Bhutan Post received 9.9 percent and 4.2 percent from the US and Middle East through Western Union and EuroGiro. Bhutan National Bank received 9.89 and 3.93 percent remittances from the US and Middle East through Ria Money Transfer and MoneyGram.

Chain migration and hard currency? 

A Bhutanese living and working in Perth, WA, paid AUD 18,000 directly to the university in tuition fees for  another Bhutanese coming to Australia. The equivalent amount in Ngultrum was deposited in his account. This was a win-win situation except that the AUD remained in Australia.

This is the trend as the Australian rush continues. What could be a chain migration, the ability of Bhutanese in Australia  to sponsor family members, relatives, friends and those looking for AUD to pay for insurance and tuition fee, is blocking the AUD from coming home.

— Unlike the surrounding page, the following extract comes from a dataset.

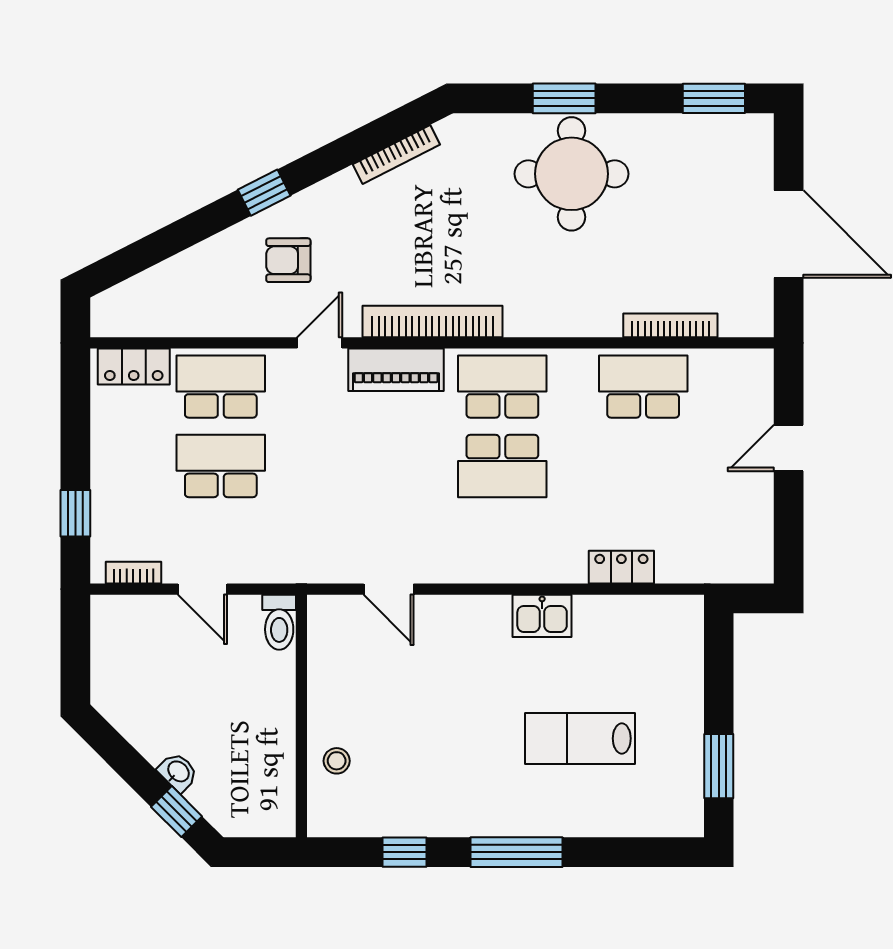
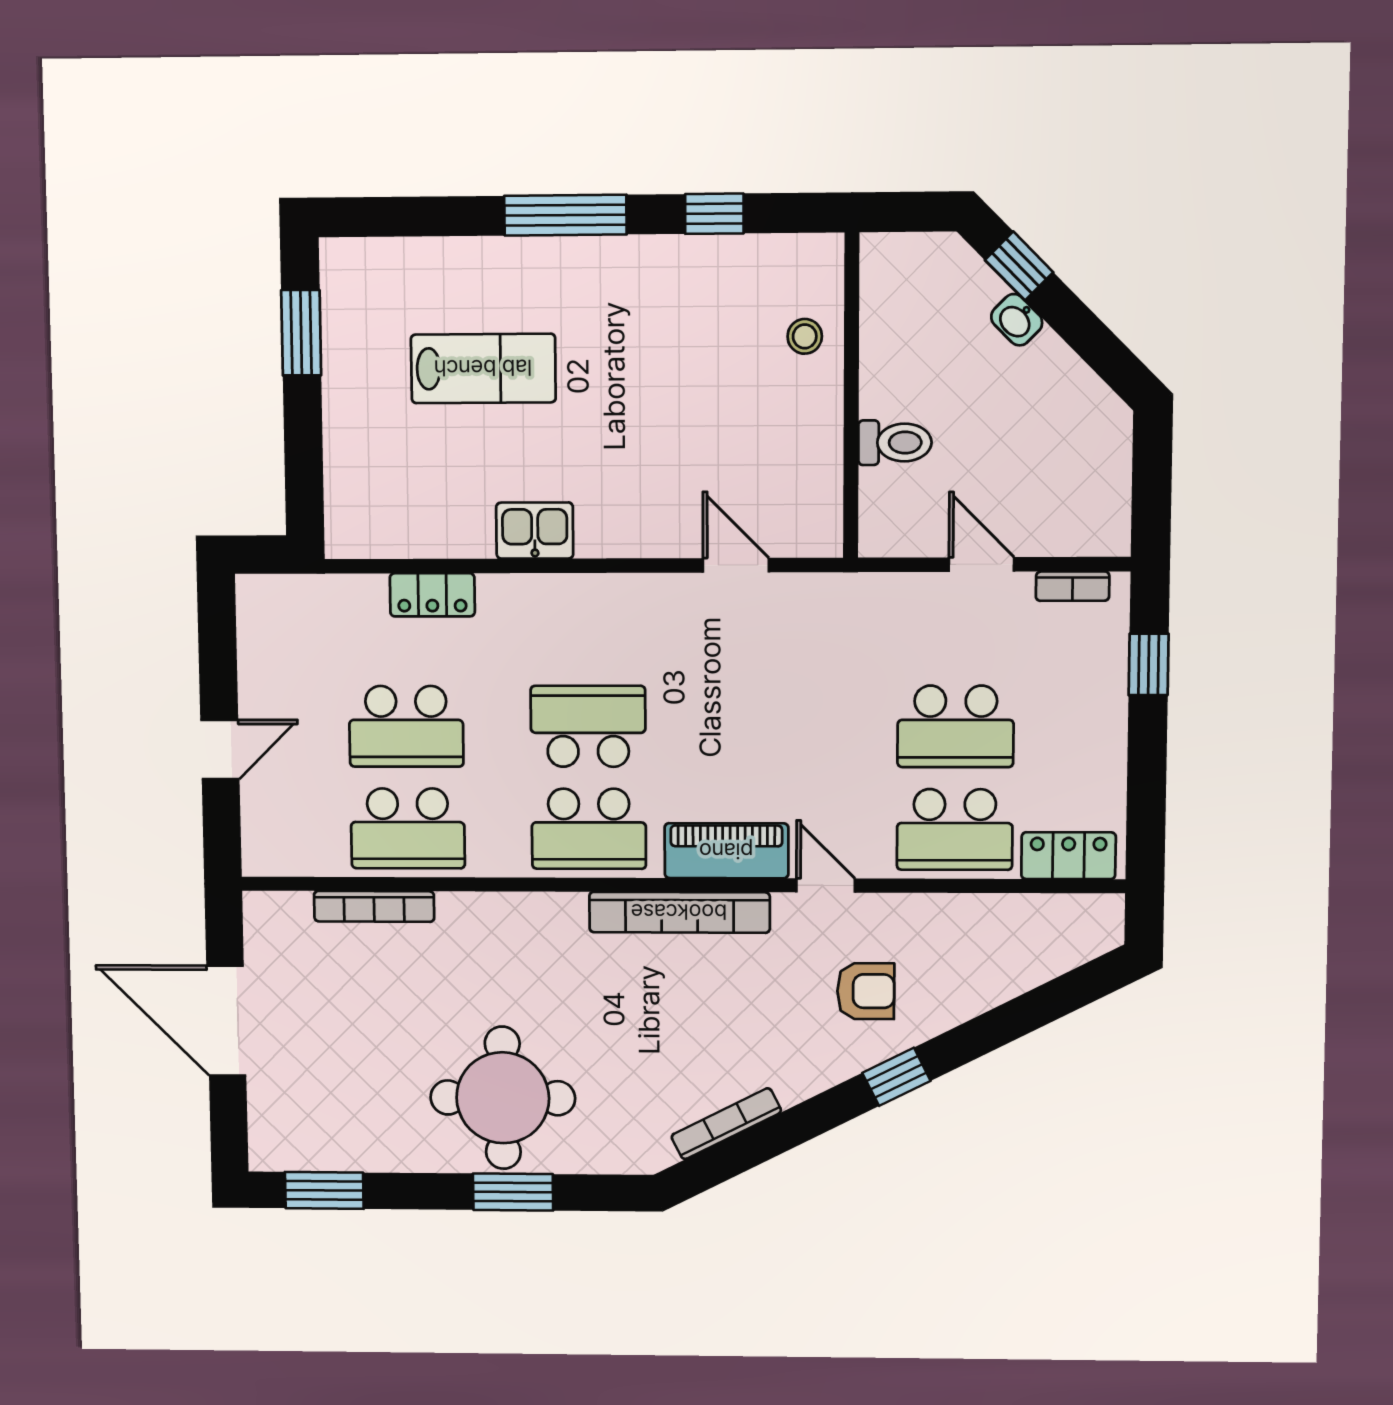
door: (320, 343) -> (826, 885), swing flipped
school desk: (643, 466) -> (406, 726), added
toilet: (279, 622) -> (895, 443), moved, turned 90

Hundreds of Bhutanese, it is said  paid their tuition and visa fees in AUD without having to worry about not getting hard currency.  A good side is the pressure on hard currency reserves is reduced, according to a finance expert working in one of the financial institutions.

Annual Travel Scheme

The RMA’s Annual Travel Scheme (ATS) modality is also being blamed. A businessman familiar with currency trading said that although Bhutanese living abroad can maintain foreign currency account and earn interest in foreign currency, the RMA restrictions discourages people from sending dollars home.

“Even if I have USD 50,000 in my dollar account, I can only avail USD 3,000 in a year with the ATS modality in Bhutan. “We do not have control of our own money,” he said. “Such policy should be removed.”

The central bank recently reviewed the ATS modality whereby residents travelling to third countries are permitted to avail USD 1,000 in cash and USD 2,000 in cards (both international credit and debit cards) per year.

Meanwhile, from Nu 8.06 billion or USD 108.74 million in 2021, inward remittance almost halved with  Nu 4.69B or USD 61.66M coming in 2022. The inward remittance contribution to the country’s total CC inflow stands at 21 percent and 23 percent in 2020 and 2021 respectively, according to RMA.